#### Supplied records

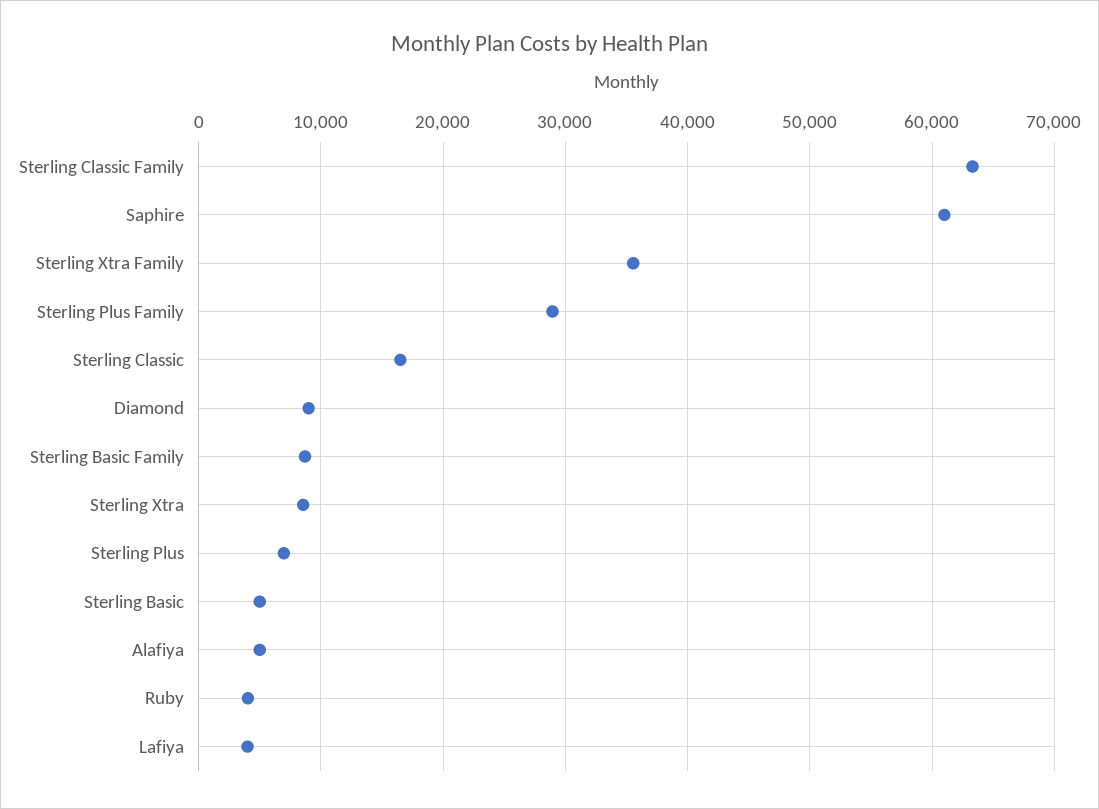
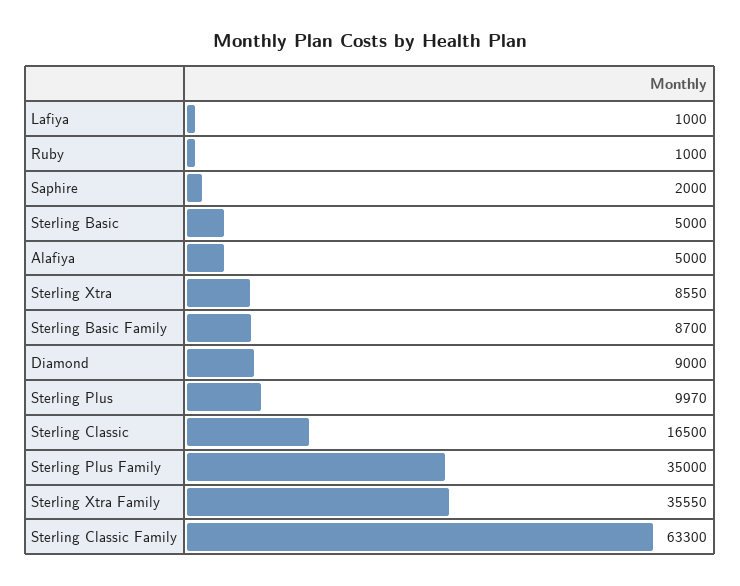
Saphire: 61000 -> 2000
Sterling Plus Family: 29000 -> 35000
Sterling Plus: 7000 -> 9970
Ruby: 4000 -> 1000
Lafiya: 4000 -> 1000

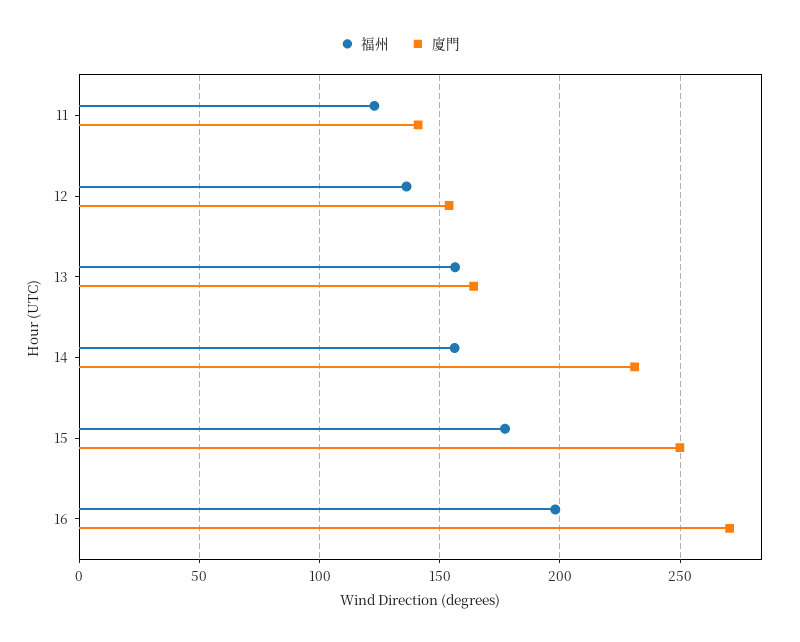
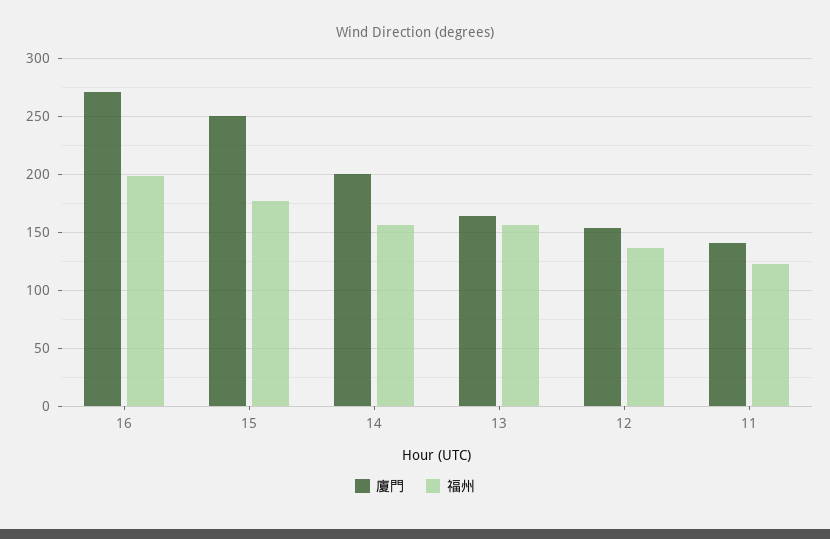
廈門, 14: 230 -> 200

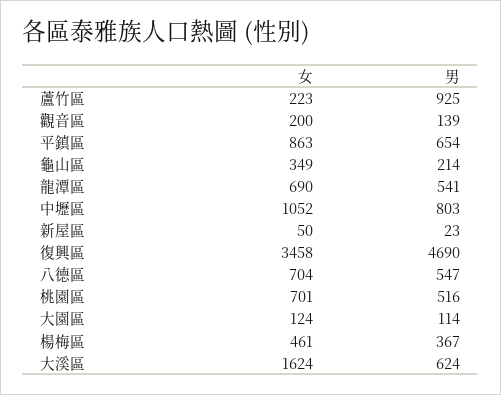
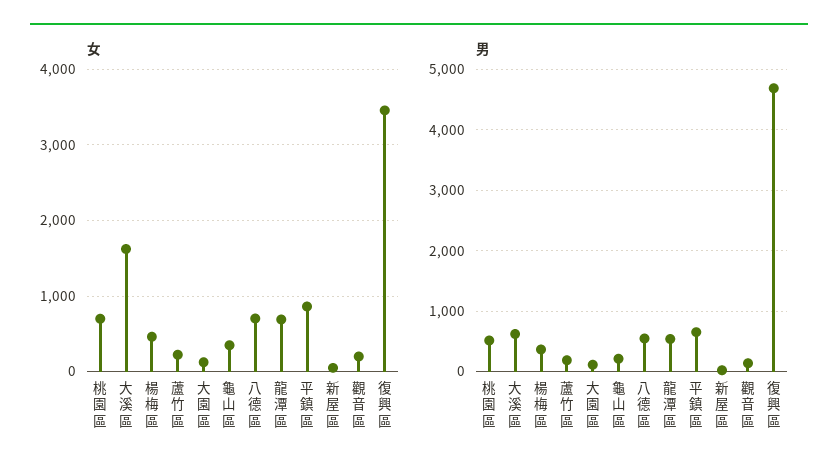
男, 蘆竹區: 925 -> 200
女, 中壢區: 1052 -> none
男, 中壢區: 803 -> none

########

Task prompt -
Please restate the material word for word; the pictures stay out.

Answer below -
Saphire: 61000 -> 2000
Sterling Plus Family: 29000 -> 35000
Sterling Plus: 7000 -> 9970
Ruby: 4000 -> 1000
Lafiya: 4000 -> 1000

廈門, 14: 230 -> 200

男, 蘆竹區: 925 -> 200
女, 中壢區: 1052 -> none
男, 中壢區: 803 -> none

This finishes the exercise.